Active rather than passive 

When you use words like “maintain” and “optimise” or “tweak” it makes what you’re proposing sound passive, or in the least, not very active. An easy shift in that language: “we’re building new processes to continually adapt content to our customer’s needs” can drastically change the perception of this kind of work to portray how active it is, and how important it is to the continued growth of the website, the company and the brand. 

And yet, it means the same thing. With a new set of clothes, that gets better reception than the unsexy “maintenance.” 


Generally, as specialists and subject matter experts, we can get too in the weeds, too in the detail. We think that will win us the pitch because we had such a clear, detailed plan. Honestly, that may have lost you the pitch because you put your stakeholder to sleep. 

When you’re in that pitch, you want to build that hook, draw them in, get them to ask questions and get excited. Share that potentially unrealistic goal as a signpost, as a flag in the distance, a peak to summit. And get excited about climbing that mountain with the new team you’re building, or the help you’re requesting. 

A few final thoughts

Asking for more budget can be hard, and important. What I’ve gone through here with you is a top-level way of how to approach asking for budget, so you’ll note I’ve not broken down all the ways you can calculate ROI or revenue generated from organic and SEO teams. Because that depends on your product, your company, and potentially even your department.

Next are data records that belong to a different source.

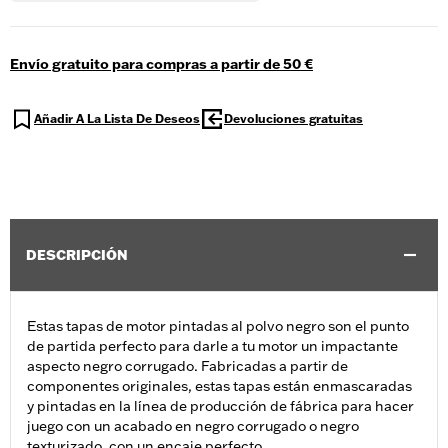
Envío gratuito para compras a partir de 50 €
Añadir A La Lista De Deseos
Devoluciones gratuitas
DESCRIPCIÓN
Estas tapas de motor pintadas al polvo negro son el punto
de partida perfecto para darle a tu motor un impactante
aspecto negro corrugado. Fabricadas a partir de
componentes originales, estas tapas están enmascaradas
y pintadas en la línea de producción de fábrica para hacer
juego con un acabado en negro corrugado o negro
texturizado, con un encaje perfecto.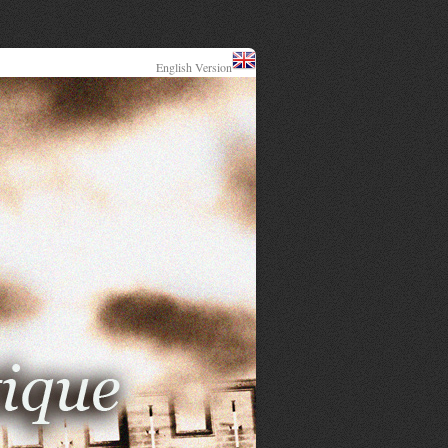
English Version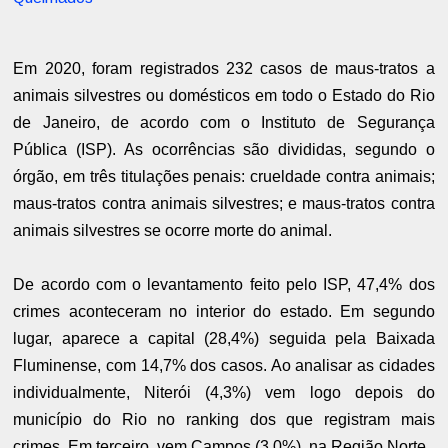
Em 2020, foram registrados 232 casos de maus-tratos a
animais silvestres ou domésticos em todo o Estado do Rio
de Janeiro, de acordo com o Instituto de Segurança
Pública (ISP). As ocorrências são divididas, segundo o
órgão, em três titulações penais: crueldade contra animais;
maus-tratos contra animais silvestres; e maus-tratos contra
animais silvestres se ocorre morte do animal.
De acordo com o levantamento feito pelo ISP, 47,4% dos
crimes aconteceram no interior do estado. Em segundo
lugar, aparece a capital (28,4%) seguida pela Baixada
Fluminense, com 14,7% dos casos. Ao analisar as cidades
individualmente, Niterói (4,3%) vem logo depois do
município do Rio no ranking dos que registram mais
crimes. Em terceiro, vem Campos (3,0%), na Região Norte.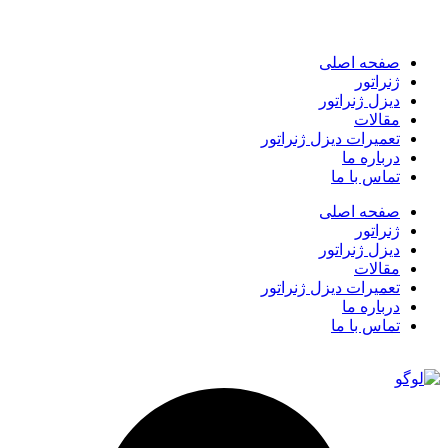
صفحه اصلی
ژنراتور
دیزل ژنراتور
مقالات
تعمیرات دیزل ژنراتور
درباره ما
تماس با ما
صفحه اصلی
ژنراتور
دیزل ژنراتور
مقالات
تعمیرات دیزل ژنراتور
درباره ما
تماس با ما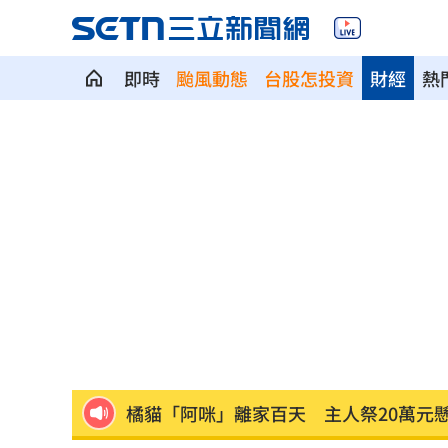
即時
颱風動態
台股怎投資
財經
熱
南港Lalaport鷹架坍塌！3櫃位暫停營業
疊單計薪遭控違法 UberEats都說了
23
北市教育局再喊虐童案遭渲染！林月琴
白海豚「一路搖擺」！週末各地風雨時
兆基前董座聲押禁見 林佑任200萬交保
橘貓「阿咪」離家百天 主人祭20萬元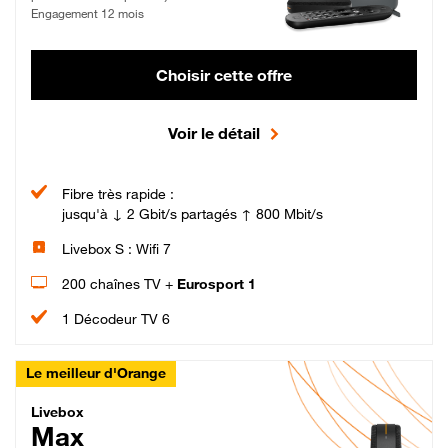
Engagement 12 mois
Choisir cette offre
Voir le détail
Fibre très rapide :
jusqu'à ↓ 2 Gbit/s partagés ↑ 800 Mbit/s
Livebox S : Wifi 7
200 chaînes TV +
Eurosport 1
1 Décodeur TV 6
Le meilleur d'Orange
Livebox Max Fibre
Livebox
Max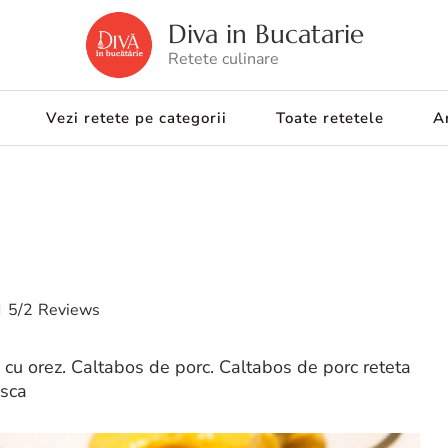
Diva in Bucatarie
Retete culinare
Vezi retete pe categorii
Toate retetele
Ar
5/2
Reviews
 cu orez. Caltabos de porc. Caltabos de porc reteta
isca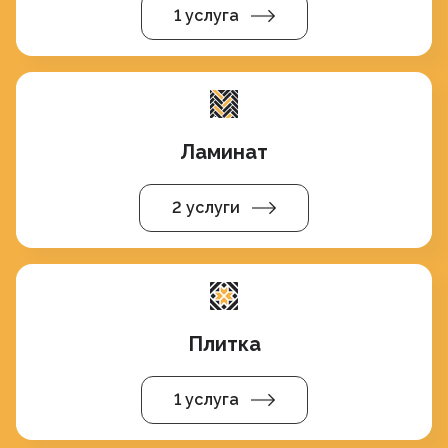
1 услуга
Ламинат
2 услуги
Плитка
1 услуга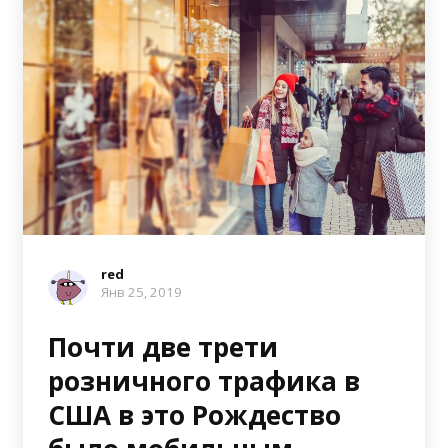
red
Янв 25, 2019
Почти две трети
розничного трафика в
США в это Рождество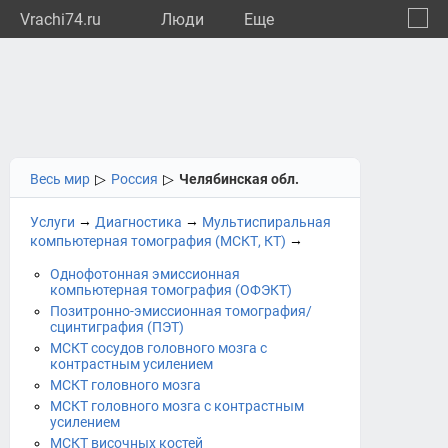
Vrachi74.ru
Люди
Eще
🔔
Челяб
🔍
Весь мир
▷
Россия
▷
Челябинская обл.
→
→
Услуги
Диагностика
Мультиспиральная
→
компьютерная томография (МСКТ, КТ)
Однофотонная эмиссионная
компьютерная томография (ОФЭКТ)
Позитронно-эмиссионная томография/
сцинтиграфия (ПЭТ)
МСКТ сосудов головного мозга с
контрастным усилением
МСКТ головного мозга
МСКТ головного мозга с контрастным
усилением
МСКТ височных костей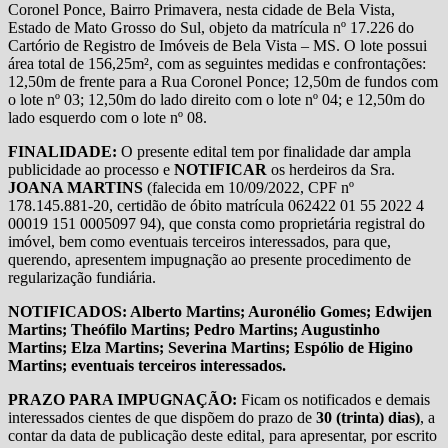
Coronel Ponce, Bairro Primavera, nesta cidade de Bela Vista,
Estado de Mato Grosso do Sul, objeto da matrícula nº 17.226 do
Cartório de Registro de Imóveis de Bela Vista – MS. O lote possui
área total de 156,25m², com as seguintes medidas e confrontações:
12,50m de frente para a Rua Coronel Ponce; 12,50m de fundos com
o lote nº 03; 12,50m do lado direito com o lote nº 04; e 12,50m do
lado esquerdo com o lote nº 08.
FINALIDADE:
O presente edital tem por finalidade dar ampla
publicidade ao processo e
NOTIFICAR
os herdeiros da Sra.
JOANA MARTINS
(falecida em 10/09/2022, CPF nº
178.145.881-20, certidão de óbito matrícula 062422 01 55 2022 4
00019 151 0005097 94), que consta como proprietária registral do
imóvel, bem como eventuais terceiros interessados, para que,
querendo, apresentem impugnação ao presente procedimento de
regularização fundiária.
NOTIFICADOS: Alberto Martins; Auronélio Gomes; Edwijen
Martins; Theófilo Martins; Pedro Martins; Augustinho
Martins; Elza Martins; Severina Martins; Espólio de Higino
Martins; eventuais terceiros interessados.
PRAZO PARA IMPUGNAÇÃO:
Ficam os notificados e demais
interessados cientes de que dispõem do prazo de
30 (trinta) dias)
, a
contar da data de publicação deste edital, para apresentar, por escrito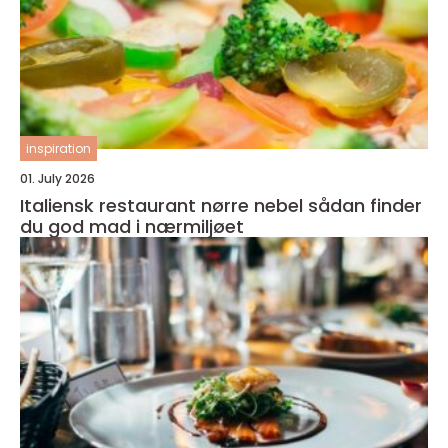
inspiration
01. July 2026
Italiensk restaurant nørre nebel sådan finder
du god mad i nærmiljøet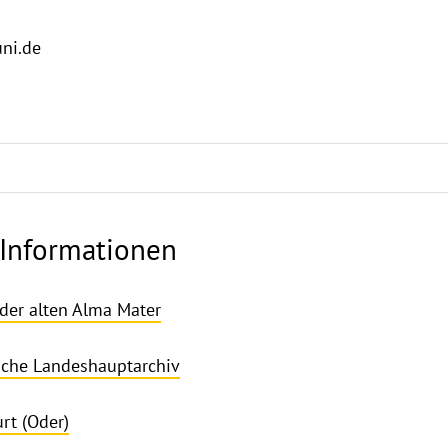
ni.de
 Informationen
der alten Alma Mater
che Landeshauptarchiv
rt (Oder)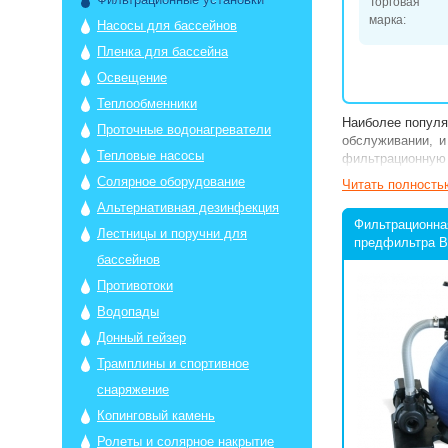
Торговая
марка:
Насосы для бассейнов
Пленка для бассейна
Освещение
Теплообменники
Наиболее популя
Проточные водонагреватели
обслуживании, и
Тепловые насосы
фильтрационную 
Солярное оборудование
Читать полность
Альтернативная дезинфекция
Фильтрационна
Лестницы и поручни для
предфильтра B
бассейнов
Противотоки
Водопады
Донный гейзер
Трамплины и спортивное
снаряжение
Копинговый камень
Ролеты и солярное накрытие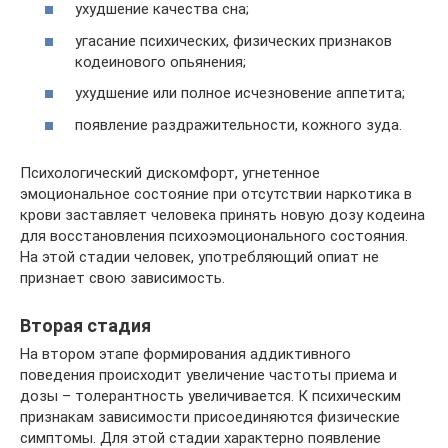
ухудшение качества сна;
угасание психических, физических признаков
кодеинового опьянения;
ухудшение или полное исчезновение аппетита;
появление раздражительности, кожного зуда.
Психологический дискомфорт, угнетенное
эмоциональное состояние при отсутствии наркотика в
крови заставляет человека принять новую дозу кодеина
для восстановления психоэмоционального состояния.
На этой стадии человек, употребляющий опиат не
признает свою зависимость.
Вторая стадия
На втором этапе формирования аддиктивного
поведения происходит увеличение частоты приема и
дозы – толерантность увеличивается. К психическим
признакам зависимости присоединяются физические
симптомы. Для этой стадии характерно появление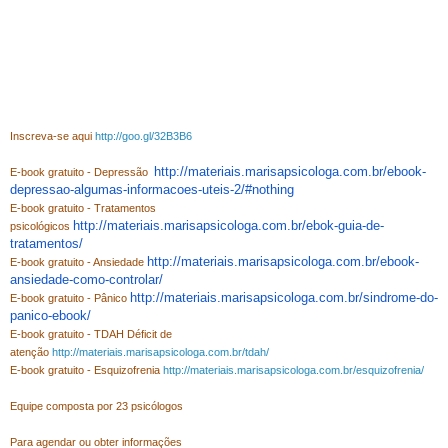
Inscreva-se aqui
http://goo.gl/32B3B6
http://materiais.marisapsicologa.com.br/ebook-
E-book gratuito - Depressão
depressao-algumas-informacoes-uteis-2/#nothing
E-book gratuito - Tratamentos
http://materiais.marisapsicologa.com.br/ebok-guia-de-
psicológicos
tratamentos/
http://materiais.marisapsicologa.com.br/ebook-
E-book gratuito - Ansiedade
ansiedade-como-controlar/
http://materiais.marisapsicologa.com.br/sindrome-do-
E-book gratuito - Pânico
panico-ebook/
E-book gratuito - TDAH Déficit de
atenção
http://materiais.marisapsicologa.com.br/tdah/
E-book gratuito - Esquizofrenia
http://materiais.marisapsicologa.com.br/esquizofrenia/
Equipe composta por 23 psicólogos
Para agendar ou obter informações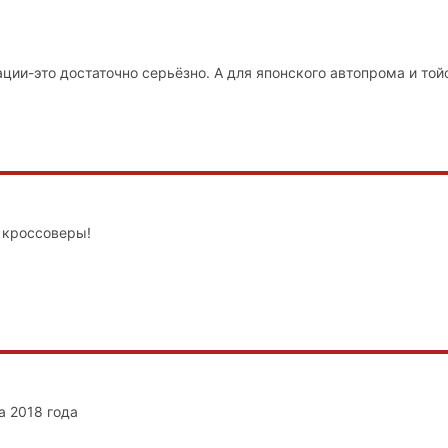
ции-это достаточно серьёзно. А для японского автопрома и той
 кроссоверы!
а 2018 года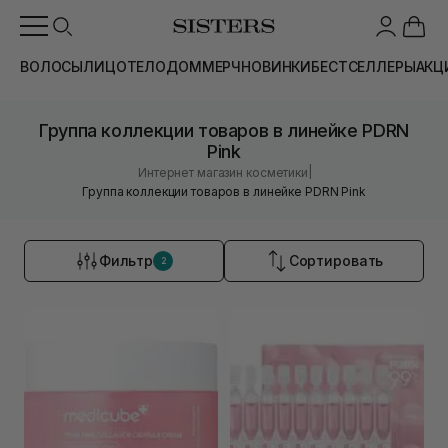
ВОЛОСЫ
ЛИЦО
ТЕЛО
ДОМ
МЕРЧ
НОВИНКИ
БЕСТСЕЛЛЕРЫ
АКЦ
Группа коллекции товаров в линейке PDRN
Pink
|
Интернет магазин косметики
Группа коллекции товаров в линейке PDRN Pink
Фильтр
Сортировать
2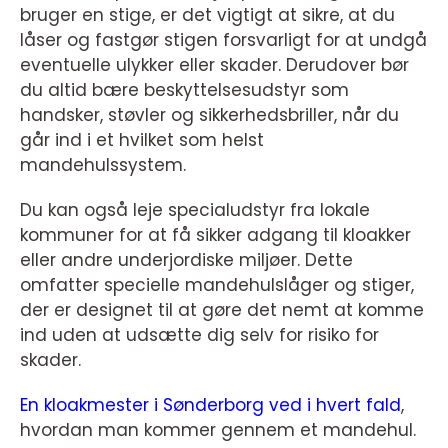
bruger en stige, er det vigtigt at sikre, at du
låser og fastgør stigen forsvarligt for at undgå
eventuelle ulykker eller skader. Derudover bør
du altid bære beskyttelsesudstyr som
handsker, støvler og sikkerhedsbriller, når du
går ind i et hvilket som helst
mandehulssystem.
Du kan også leje specialudstyr fra lokale
kommuner for at få sikker adgang til kloakker
eller andre underjordiske miljøer. Dette
omfatter specielle mandehulslåger og stiger,
der er designet til at gøre det nemt at komme
ind uden at udsætte dig selv for risiko for
skader.
En kloakmester i Sønderborg ved i hvert fald
,
hvordan man kommer gennem et mandehul.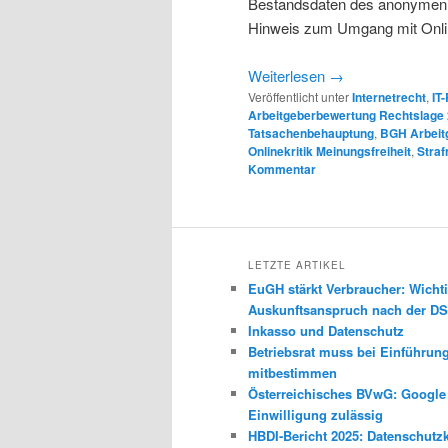
Bestandsdaten des anonymen Nu
Hinweis zum Umgang mit Onlin
Weiterlesen
→
Veröffentlicht unter
Internetrecht
,
IT
Arbeitgeberbewertung Rechtslage
Tatsachenbehauptung
,
BGH Arbeit
Onlinekritik Meinungsfreiheit
,
Straf
Kommentar
LETZTE ARTIKEL
EuGH stärkt Verbraucher: Wichti
Auskunftsanspruch nach der 
Inkasso und Datenschutz
Betriebsrat muss bei Einführun
mitbestimmen
Österreichisches BVwG: Googl
Einwilligung zulässig
HBDI-Bericht 2025: Datenschutz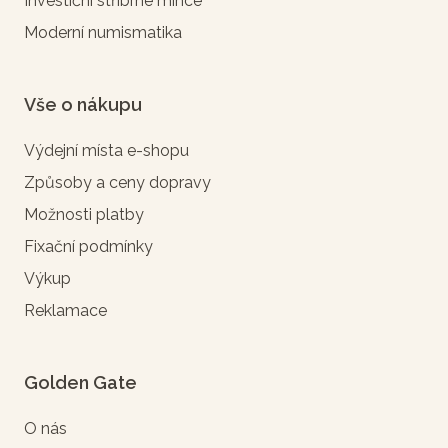
Investiční stříbrné mince
Moderní numismatika
Vše o nákupu
Výdejní místa e-shopu
Způsoby a ceny dopravy
Možnosti platby
Fixační podmínky
Výkup
Reklamace
Golden Gate
O nás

But you’ll now at least consider asking those questions and preparing those numbers before you go in to pitch for budget. And just like with getting any stakeholder on-side, requesting budget is not about you. It never is, even though you’re the one asking for budget for an initiative you want to run. It’s about your stakeholders — and with budget, it’s also about your company, and what their current goals are. So go forth and take yourself out of your request for budget.